Indie drama, which is something of a cross between "Bus Stop" and "Scheherazade," follows two teens who pass the afternoon in an upstate New York bus terminal by trading sad, bleakly ironic yarns. How much of what is passed is true? Pic, taken from stories by Joyce Carol Oates, concludes that liberating "truth" often has little to do with an accurate recounting of facts.
In the indie drama “Getting to Know You,” which is something of a cross between “Bus Stop” and “Scheherazade,” two teens pass the afternoon in an upstate New York bus terminal by trading sad, bleakly ironic yarns. How much of what is passed is true? Pic, taken from stories by Joyce Carol Oates, concludes that liberating “truth” often has little to do with an accurate recounting of facts. Though exceedingly well-crafted and performed, lack of marquee names and difficult material will limit playdates to specialty situations and cable.
Inspired by three stories from Oates’ “Heat” anthology, pic focuses on Judith (“Welcome to the Dollhouse’s” Heather Matarazzo) and Jimmy (Michael Weston), who meet at a bus station and exchange strategic portions of their pasts. Jimmy, a fast-talker, tells Judith they were classmates; she can’t recall meeting him. Skeptical but bored, Judith eventually falls under the spell of a traveler she suspects is going nowhere. After hearing Jimmy’s stories, Judith, against the wishes of her brainy older brother Wesley (Zach Braff), opens up about her less-than-idyllic family life.

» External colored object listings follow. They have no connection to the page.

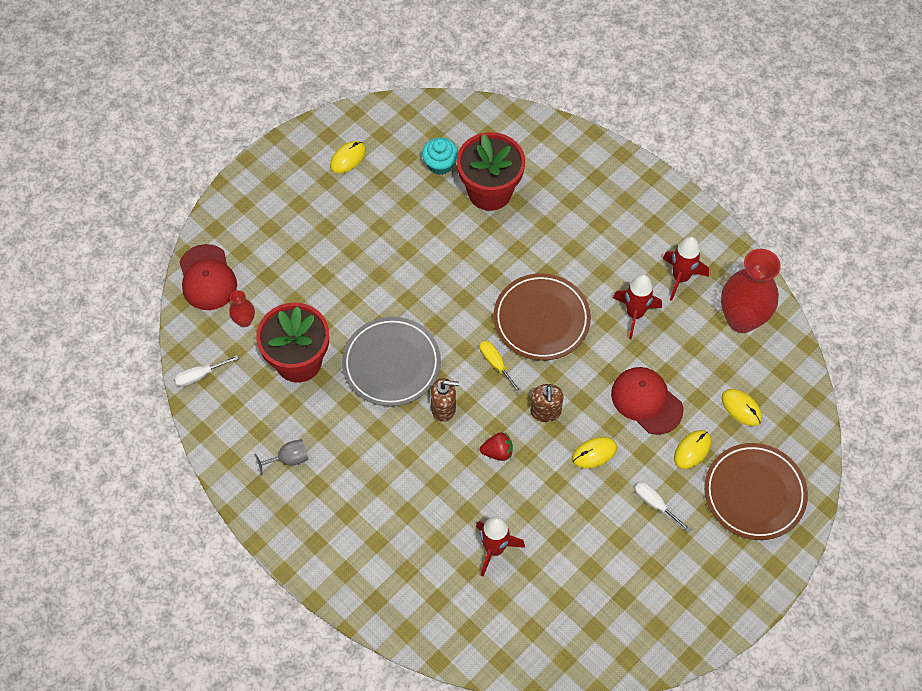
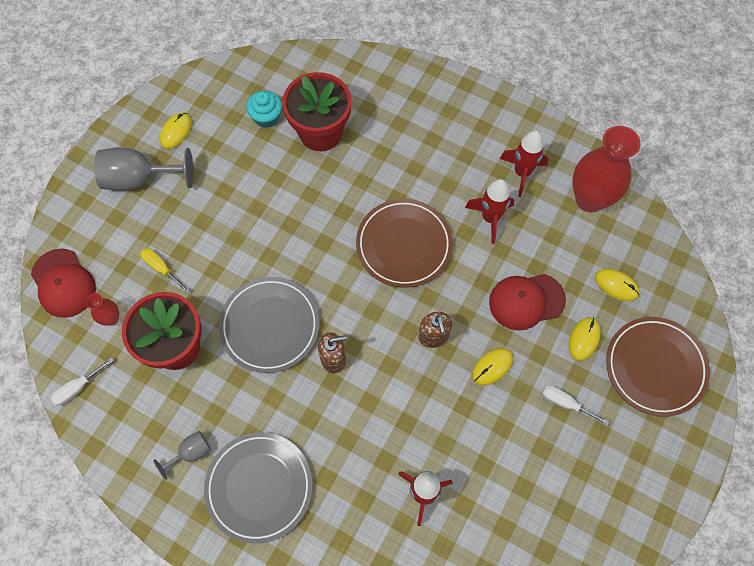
camera: 15 degrees left, 5 degrees up
(301, 196) = (139, 179): none -> grey goblet
(344, 505) = (259, 487): none -> grey plate
(496, 364) = (372, 300): yellow screwdriver -> yellow screwdriver (161, 268)
(497, 452) = (398, 390): red strawberry -> none
(646, 401) = (526, 301): red cap -> red cap turned 45 degrees counterclockwise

On the sidelines, butting in and out of the action, are a number of bus-stop types, including a yammering bag lady (Celia Weston) and a paunchy cop (Bo Hopkins).
Jimmy’s first story involves lonely-heart Lynn (Sonja Sohn) on an Atlantic City weekend with her girlfriend (Tristine Skyler). The women meet a high-roller named Sonny (Chris North), who promises Lynn the moon when he’s winning. The second story, completely speculative, involves an infertile woman (Mary McCormack) who, out of desperation, marries a religious fanatic (Leo Burmester). This being Oates territory, both stories end badly.
Judith and brother Wesley’s hard luck backstory is revealed piecemeal throughout pic. Home life problems stem from irresponsible, self-obsessed parents, once semi-names on the ballroom circuit. Now past their prime, Trix (Bebe Neuwirth) and Darrell (Mark Blum) waltz from town to town, job to job, without weighing effects of nomadic life on their kids.
Fans of Oates and the critically acclaimed 1985 adaptation of her “Smooth Talk,” with Laura Dern and Treat Williams, will be right at home among these quietly desperate characters, who cling to whatever life lessons they can cull from horrid situations. That two out of three stories are lies is immaterial: They contain enough of the truth to cause obviously hurting Jimmy, in pic’s upbeat ending, to finally fess up to his own bleak history.
First-time feature helmer Lisanne Skyler, who co-scripted with sister Tristine, proves a talent to watch, especially in dealing with young thesps. Matarazzo, so good as the class misfit in “Dollhouse,” shows a considerably more sympathetic side here without limning Judith as stock victim. Weston’s cocky Pied Piper is, as he should be, hypnotic and pathetic. This is a newcomer to keep an eye on. Of large vet ensemble, Weston and Hopkins acquit themselves best.
Indispensable to the success of the parallel terminal/flashback worlds are contributions by production designer Jody Asnes, lenser Jim Denault (“Nadja”) and composer Michael Brook (“Affliction”), who supplies a Ry Cooder-like slide-guitar theme. Asbury Park, N.J., locations sub nicely for blue-collar neighborhoods in upstate New York.